[TASK DESCRIPTION]: Reproduce the lines of the listing below, from its beginning up to and including the line containing "Spolehlivý obchod". Omit the pictures from your answer.

(Records from a dataset)
*** Block opens ***

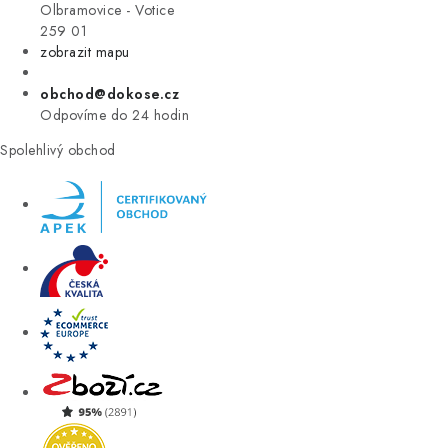
VÝPRODEJ
Olbramovice - Votice
259 01
zobrazit mapu
ZNAČKY
obchod@dokose.cz
Úvod
Kontakt
Blog
Obchodní podmínky
Odpovíme do 24 hodin
Moje objednávka
Spolehlivý obchod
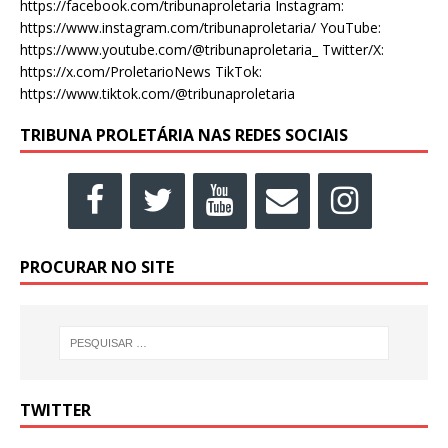
https://facebook.com/tribunaproletaria Instagram:
https://www.instagram.com/tribunaproletaria/ YouTube:
https://www.youtube.com/@tribunaproletaria_ Twitter/X:
https://x.com/ProletarioNews TikTok:
https://www.tiktok.com/@tribunaproletaria
TRIBUNA PROLETÁRIA NAS REDES SOCIAIS
PROCURAR NO SITE
TWITTER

*** Block closes ***

[COMPLETED TASK]:
VÝPRODEJ
Olbramovice - Votice
259 01
zobrazit mapu
ZNAČKY
obchod@dokose.cz
Úvod
Kontakt
Blog
Obchodní podmínky
Odpovíme do 24 hodin
Moje objednávka
Spolehlivý obchod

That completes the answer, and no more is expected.